ABOUT THIS TASK:
Could you rewrite the rows from the start up to and including the line with "ENA ČOLIĆ MALOM", swapping "Afkrydsningsfelt" for "Tjekboks" and leaving everything else unchanged?

***** SOURCE INFORMATION *****

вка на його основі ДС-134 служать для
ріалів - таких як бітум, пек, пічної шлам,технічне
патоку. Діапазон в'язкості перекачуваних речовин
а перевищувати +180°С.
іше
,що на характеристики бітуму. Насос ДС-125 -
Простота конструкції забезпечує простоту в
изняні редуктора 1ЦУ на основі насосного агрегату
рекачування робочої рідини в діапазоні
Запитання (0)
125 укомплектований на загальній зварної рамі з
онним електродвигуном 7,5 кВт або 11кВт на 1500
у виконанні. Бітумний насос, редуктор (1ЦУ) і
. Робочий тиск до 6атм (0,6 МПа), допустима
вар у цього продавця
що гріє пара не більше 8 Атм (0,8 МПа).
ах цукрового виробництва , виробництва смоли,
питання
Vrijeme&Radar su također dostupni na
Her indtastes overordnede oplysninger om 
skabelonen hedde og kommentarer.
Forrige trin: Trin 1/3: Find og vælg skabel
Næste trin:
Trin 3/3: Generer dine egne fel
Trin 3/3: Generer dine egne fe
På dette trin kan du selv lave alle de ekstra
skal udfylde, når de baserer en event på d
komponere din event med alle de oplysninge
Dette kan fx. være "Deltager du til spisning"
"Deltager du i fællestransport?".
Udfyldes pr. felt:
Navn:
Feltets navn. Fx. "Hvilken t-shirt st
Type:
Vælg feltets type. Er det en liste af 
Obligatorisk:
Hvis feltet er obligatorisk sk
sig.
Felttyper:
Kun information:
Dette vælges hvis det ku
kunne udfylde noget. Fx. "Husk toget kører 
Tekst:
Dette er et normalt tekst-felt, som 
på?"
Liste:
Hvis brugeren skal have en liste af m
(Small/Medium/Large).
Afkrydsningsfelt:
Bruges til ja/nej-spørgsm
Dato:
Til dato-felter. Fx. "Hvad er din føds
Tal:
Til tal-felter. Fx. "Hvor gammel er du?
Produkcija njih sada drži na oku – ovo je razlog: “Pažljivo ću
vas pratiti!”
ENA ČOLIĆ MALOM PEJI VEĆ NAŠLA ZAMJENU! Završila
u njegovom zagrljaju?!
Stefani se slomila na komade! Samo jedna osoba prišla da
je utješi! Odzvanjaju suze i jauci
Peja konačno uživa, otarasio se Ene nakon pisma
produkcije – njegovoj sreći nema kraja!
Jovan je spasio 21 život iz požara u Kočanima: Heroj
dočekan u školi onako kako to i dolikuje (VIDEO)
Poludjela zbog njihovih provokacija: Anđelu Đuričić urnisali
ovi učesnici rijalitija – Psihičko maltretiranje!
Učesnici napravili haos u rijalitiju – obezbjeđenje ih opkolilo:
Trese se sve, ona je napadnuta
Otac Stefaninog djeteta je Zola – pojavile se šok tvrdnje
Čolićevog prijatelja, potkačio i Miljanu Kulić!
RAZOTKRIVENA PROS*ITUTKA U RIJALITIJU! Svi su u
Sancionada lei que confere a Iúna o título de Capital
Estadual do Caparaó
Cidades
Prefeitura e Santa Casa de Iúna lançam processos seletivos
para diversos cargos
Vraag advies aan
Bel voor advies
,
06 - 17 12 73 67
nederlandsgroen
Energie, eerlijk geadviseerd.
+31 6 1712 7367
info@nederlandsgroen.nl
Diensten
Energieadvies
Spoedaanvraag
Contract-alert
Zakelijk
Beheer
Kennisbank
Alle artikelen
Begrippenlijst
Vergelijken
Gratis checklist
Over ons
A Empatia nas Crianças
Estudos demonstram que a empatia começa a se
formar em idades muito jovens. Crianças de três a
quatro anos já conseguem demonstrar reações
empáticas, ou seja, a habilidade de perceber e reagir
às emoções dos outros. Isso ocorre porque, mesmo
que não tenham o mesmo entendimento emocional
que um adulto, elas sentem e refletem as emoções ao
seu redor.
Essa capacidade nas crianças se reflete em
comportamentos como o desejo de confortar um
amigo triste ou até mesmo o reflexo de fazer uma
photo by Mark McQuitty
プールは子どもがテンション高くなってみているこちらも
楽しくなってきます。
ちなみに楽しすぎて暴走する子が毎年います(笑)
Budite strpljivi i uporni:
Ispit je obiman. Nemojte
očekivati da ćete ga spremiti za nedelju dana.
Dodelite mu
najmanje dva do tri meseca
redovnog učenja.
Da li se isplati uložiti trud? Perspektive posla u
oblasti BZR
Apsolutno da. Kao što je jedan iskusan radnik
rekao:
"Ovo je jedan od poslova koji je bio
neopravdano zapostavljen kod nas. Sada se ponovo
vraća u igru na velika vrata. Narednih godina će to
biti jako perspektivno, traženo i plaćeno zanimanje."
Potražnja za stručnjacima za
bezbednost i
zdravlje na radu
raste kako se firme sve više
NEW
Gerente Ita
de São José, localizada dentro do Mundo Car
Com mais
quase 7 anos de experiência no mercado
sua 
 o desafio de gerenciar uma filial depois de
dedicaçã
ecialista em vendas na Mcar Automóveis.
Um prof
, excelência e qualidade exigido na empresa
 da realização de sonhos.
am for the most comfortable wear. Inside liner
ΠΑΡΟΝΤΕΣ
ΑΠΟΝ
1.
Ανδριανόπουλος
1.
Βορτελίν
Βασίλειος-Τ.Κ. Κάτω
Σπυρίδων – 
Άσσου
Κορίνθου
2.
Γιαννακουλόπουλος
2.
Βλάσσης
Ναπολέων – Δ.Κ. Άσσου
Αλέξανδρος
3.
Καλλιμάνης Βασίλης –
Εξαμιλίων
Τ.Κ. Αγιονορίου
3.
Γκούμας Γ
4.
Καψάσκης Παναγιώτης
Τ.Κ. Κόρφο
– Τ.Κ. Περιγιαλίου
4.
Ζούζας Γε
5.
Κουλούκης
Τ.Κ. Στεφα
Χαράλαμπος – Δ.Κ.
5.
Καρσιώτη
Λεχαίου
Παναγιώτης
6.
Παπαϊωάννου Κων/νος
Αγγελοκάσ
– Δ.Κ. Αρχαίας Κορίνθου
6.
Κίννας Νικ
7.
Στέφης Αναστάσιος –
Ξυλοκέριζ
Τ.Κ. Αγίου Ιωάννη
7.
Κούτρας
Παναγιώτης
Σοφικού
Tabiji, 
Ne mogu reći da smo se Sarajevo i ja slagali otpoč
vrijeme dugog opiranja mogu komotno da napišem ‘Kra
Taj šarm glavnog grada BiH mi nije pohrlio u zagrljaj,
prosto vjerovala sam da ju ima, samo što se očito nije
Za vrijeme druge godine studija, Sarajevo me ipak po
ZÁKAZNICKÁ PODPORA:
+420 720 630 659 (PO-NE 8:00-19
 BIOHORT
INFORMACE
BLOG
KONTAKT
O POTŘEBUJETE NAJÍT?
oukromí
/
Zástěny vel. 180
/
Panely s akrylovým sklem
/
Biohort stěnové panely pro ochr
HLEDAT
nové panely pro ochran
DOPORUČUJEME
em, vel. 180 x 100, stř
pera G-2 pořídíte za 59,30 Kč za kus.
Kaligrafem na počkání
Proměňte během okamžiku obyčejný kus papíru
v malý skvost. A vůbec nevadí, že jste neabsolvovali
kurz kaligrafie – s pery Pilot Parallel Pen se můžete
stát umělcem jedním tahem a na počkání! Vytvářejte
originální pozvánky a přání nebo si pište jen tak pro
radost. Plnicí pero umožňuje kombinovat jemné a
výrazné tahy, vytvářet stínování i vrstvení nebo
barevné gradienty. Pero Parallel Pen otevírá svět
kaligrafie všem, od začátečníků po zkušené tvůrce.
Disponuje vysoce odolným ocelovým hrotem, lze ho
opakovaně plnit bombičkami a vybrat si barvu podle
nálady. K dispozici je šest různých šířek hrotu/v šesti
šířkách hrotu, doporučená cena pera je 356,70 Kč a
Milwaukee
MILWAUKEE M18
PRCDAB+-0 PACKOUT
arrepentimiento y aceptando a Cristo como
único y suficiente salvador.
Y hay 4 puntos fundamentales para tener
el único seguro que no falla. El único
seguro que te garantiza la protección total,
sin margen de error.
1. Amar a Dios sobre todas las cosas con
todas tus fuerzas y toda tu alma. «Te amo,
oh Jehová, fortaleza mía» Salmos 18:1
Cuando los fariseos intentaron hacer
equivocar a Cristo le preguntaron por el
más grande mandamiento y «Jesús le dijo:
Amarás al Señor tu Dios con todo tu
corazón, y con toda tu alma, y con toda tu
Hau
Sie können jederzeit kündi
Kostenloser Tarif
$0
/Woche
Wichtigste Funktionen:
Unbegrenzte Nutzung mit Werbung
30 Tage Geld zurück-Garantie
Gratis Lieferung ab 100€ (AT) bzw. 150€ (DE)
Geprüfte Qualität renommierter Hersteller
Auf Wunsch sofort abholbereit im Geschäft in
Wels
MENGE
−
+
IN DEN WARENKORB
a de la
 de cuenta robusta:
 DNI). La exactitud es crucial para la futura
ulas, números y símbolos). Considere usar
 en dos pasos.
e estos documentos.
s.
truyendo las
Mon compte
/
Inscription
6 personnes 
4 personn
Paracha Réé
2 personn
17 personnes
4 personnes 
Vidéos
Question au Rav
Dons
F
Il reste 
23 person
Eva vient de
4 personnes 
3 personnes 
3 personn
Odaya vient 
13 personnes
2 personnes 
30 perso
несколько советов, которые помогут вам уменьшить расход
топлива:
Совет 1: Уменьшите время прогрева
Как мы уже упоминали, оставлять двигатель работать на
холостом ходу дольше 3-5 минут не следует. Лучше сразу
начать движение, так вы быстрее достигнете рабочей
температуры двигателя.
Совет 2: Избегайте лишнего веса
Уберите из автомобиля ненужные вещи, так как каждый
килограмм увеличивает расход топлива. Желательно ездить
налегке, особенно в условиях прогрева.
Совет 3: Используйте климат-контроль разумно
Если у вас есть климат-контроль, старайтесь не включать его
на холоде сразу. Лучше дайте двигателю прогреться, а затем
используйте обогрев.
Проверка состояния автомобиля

*****

WRITTEN ANSWER:
вка на його основі ДС-134 служать для
ріалів - таких як бітум, пек, пічної шлам,технічне
патоку. Діапазон в'язкості перекачуваних речовин
а перевищувати +180°С.
іше
,що на характеристики бітуму. Насос ДС-125 -
Простота конструкції забезпечує простоту в
изняні редуктора 1ЦУ на основі насосного агрегату
рекачування робочої рідини в діапазоні
Запитання (0)
125 укомплектований на загальній зварної рамі з
онним електродвигуном 7,5 кВт або 11кВт на 1500
у виконанні. Бітумний насос, редуктор (1ЦУ) і
. Робочий тиск до 6атм (0,6 МПа), допустима
вар у цього продавця
що гріє пара не більше 8 Атм (0,8 МПа).
ах цукрового виробництва , виробництва смоли,
питання
Vrijeme&Radar su također dostupni na
Her indtastes overordnede oplysninger om 
skabelonen hedde og kommentarer.
Forrige trin: Trin 1/3: Find og vælg skabel
Næste trin:
Trin 3/3: Generer dine egne fel
Trin 3/3: Generer dine egne fe
På dette trin kan du selv lave alle de ekstra
skal udfylde, når de baserer en event på d
komponere din event med alle de oplysninge
Dette kan fx. være "Deltager du til spisning"
"Deltager du i fællestransport?".
Udfyldes pr. felt:
Navn:
Feltets navn. Fx. "Hvilken t-shirt st
Type:
Vælg feltets type. Er det en liste af 
Obligatorisk:
Hvis feltet er obligatorisk sk
sig.
Felttyper:
Kun information:
Dette vælges hvis det ku
kunne udfylde noget. Fx. "Husk toget kører 
Tekst:
Dette er et normalt tekst-felt, som 
på?"
Liste:
Hvis brugeren skal have en liste af m
(Small/Medium/Large).
Tjekboks:
Bruges til ja/nej-spørgsm
Dato:
Til dato-felter. Fx. "Hvad er din føds
Tal:
Til tal-felter. Fx. "Hvor gammel er du?
Produkcija njih sada drži na oku – ovo je razlog: “Pažljivo ću
vas pratiti!”
ENA ČOLIĆ MALOM PEJI VEĆ NAŠLA ZAMJENU! Završila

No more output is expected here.